Всё равно. Мне всё равно. Я попытаюсь. Буду карабкаться. Тащить нас обоих. А боль… Иногда боль — всего лишь подтверждение того, что ты ещё дышишь. Кто, какой наивный глупец сказал, что любовь — наслаждение? Это пытка, и я её выдержу.

— Да-да, конечно. Иди. И передавай привет. Ему. — Ярость вспыхнула в груди неожиданно, и так мощно, что перехватило дыхание. Захотелось грязно выругаться, оскорбить, уничтожить. Налететь со стоном и воем и вцепиться в отросшие посеребренные пряди — за что ты со мною так?! Но Мэри справилась с приступом, и голос её прозвучал тихо, безжизненно-слабо: — Джон, я в самом деле не против ваших с Шерлоком отношений. Помни об этом…

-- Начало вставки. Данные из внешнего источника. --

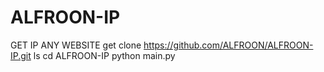 # ALFROON-IP
GET IP ANY WEBSITE
get clone https://github.com/ALFROON/ALFROON-IP.git
ls
cd ALFROON-IP
python main.py
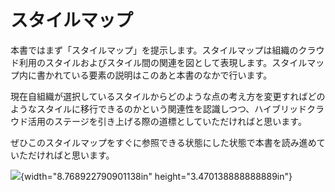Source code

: # スタイルマップ

本書ではまず「スタイルマップ」を提示します。スタイルマップは組織のクラウド利用のスタイルおよびスタイル間の関連を図として表現します。スタイルマップ内に書かれている要素の説明はこのあと本書のなかで行います。

現在自組織が選択しているスタイルからどのような点の考え方を変更すればどのようなスタイルに移行できるのかという関連性を認識しつつ、ハイブリッドクラウド活用のステージを引き上げる際の道標としていただければと思います。

ぜひこのスタイルマップをすぐに参照できる状態にした状態で本書を読み進めていただければと思います。

![](media/image2.png){width="8.768922790901138in" height="3.470138888888889in"}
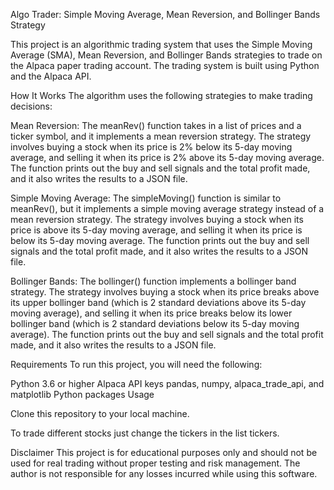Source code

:Algo Trader: Simple Moving Average, Mean Reversion, and Bollinger Bands Strategy

This project is an algorithmic trading system that uses the Simple Moving Average (SMA), Mean Reversion, and Bollinger Bands strategies to trade on the Alpaca paper trading account. The trading system is built using Python and the Alpaca API.

How It Works
The algorithm uses the following strategies to make trading decisions:

Mean Reversion: The meanRev() function takes in a list of prices and a ticker symbol, and it implements a mean reversion strategy. The strategy involves buying a stock when its price is 2% below its 5-day moving average, and selling it when its price is 2% above its 5-day moving average. The function prints out the buy and sell signals and the total profit made, and it also writes the results to a JSON file.

Simple Moving Average: The simpleMoving() function is similar to meanRev(), but it implements a simple moving average strategy instead of a mean reversion strategy. The strategy involves buying a stock when its price is above its 5-day moving average, and selling it when its price is below its 5-day moving average. The function prints out the buy and sell signals and the total profit made, and it also writes the results to a JSON file.

Bollinger Bands: The bollinger() function implements a bollinger band strategy. The strategy involves buying a stock when its price breaks above its upper bollinger band (which is 2 standard deviations above its 5-day moving average), and selling it when its price breaks below its lower bollinger band (which is 2 standard deviations below its 5-day moving average). The function prints out the buy and sell signals and the total profit made, and it also writes the results to a JSON file.

Requirements
To run this project, you will need the following:

Python 3.6 or higher
Alpaca API keys
pandas, numpy, alpaca_trade_api, and matplotlib Python packages
Usage

Clone this repository to your local machine.

To trade different stocks just change the tickers in the list tickers.

Disclaimer
This project is for educational purposes only and should not be used for real trading without proper testing and risk management. The author is not responsible for any losses incurred while using this software.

…когда снова захочешь на него взгромоздиться.

Его глухое бешенство доставляло странное извращенное удовольствие. И побелевший взгляд. И дрожащие пальцы, гневно рванувшие пуговицу видавшего виды жакета. И натянутая кожа на скулах — желваки так и ходят, так и перекатываются. Когда-то она с похожим любопытством наблюдала терзания внешне бесстрастного Роберта.

— Не сходи с ума.

Мэри равнодушно пожала плечами — уже сошла. Но когда дверь за Джоном неслышно закрылась, снова заплакала.

*

Только на улице он смог раздышаться, но лучше не стало. Студеный воздух смешался с горечью, сосредоточившись в легких тоскливым жжением. Ничего хорошего их не ждет.

Но у заветных дверей горечь растворилась в радостном возбуждении. Джон позволил себе небольшую, предвкушающую задержку: ненадолго остановился, будто впервые окидывая взглядом знакомую улицу, с внимательностью египтолога всматриваясь в трещинки-иероглифы и потёртости старой кирпичной кладки, в царапинки на дверном молотке. Фиксируя в памяти каждую бесценную мелочь. Замечая всё, что когда-то не удосуживался замечать.

Он очень любил этот дом. Эту дверь. Этот порог. Только в этом доме, за этой дверью, за этим порогом он был по-настоящему счастлив.

Шерлок шагнул навстречу — обнять, но замер на месте, нервно поправляя воротник и одергивая манжеты рубашки. — Хорошо, что ты заглянул. Знаешь, я собираюсь… — Голос заметно дрогнул. — Привет, Джон.

Облегчение его было столь очевидным и столь огромным, что Джон едва удержался от счастливой улыбки.

Словно разыгравшейся пенной волной стерло тщательно наложенный грим: спокойствие королевское, невозмутимость абсолютная и немного привычной легкой холодности. Стерло мгновенно, стоило только Джону показаться в дверях. Остались лишь трепет ресниц, сияние глаз и неодолимое желание прильнуть — настолько неодолимое, что по стройному телу стекали каскады дрожи. И губы по-детски кривились. Сейчас бросится к ногам и разрыдается как ребенок.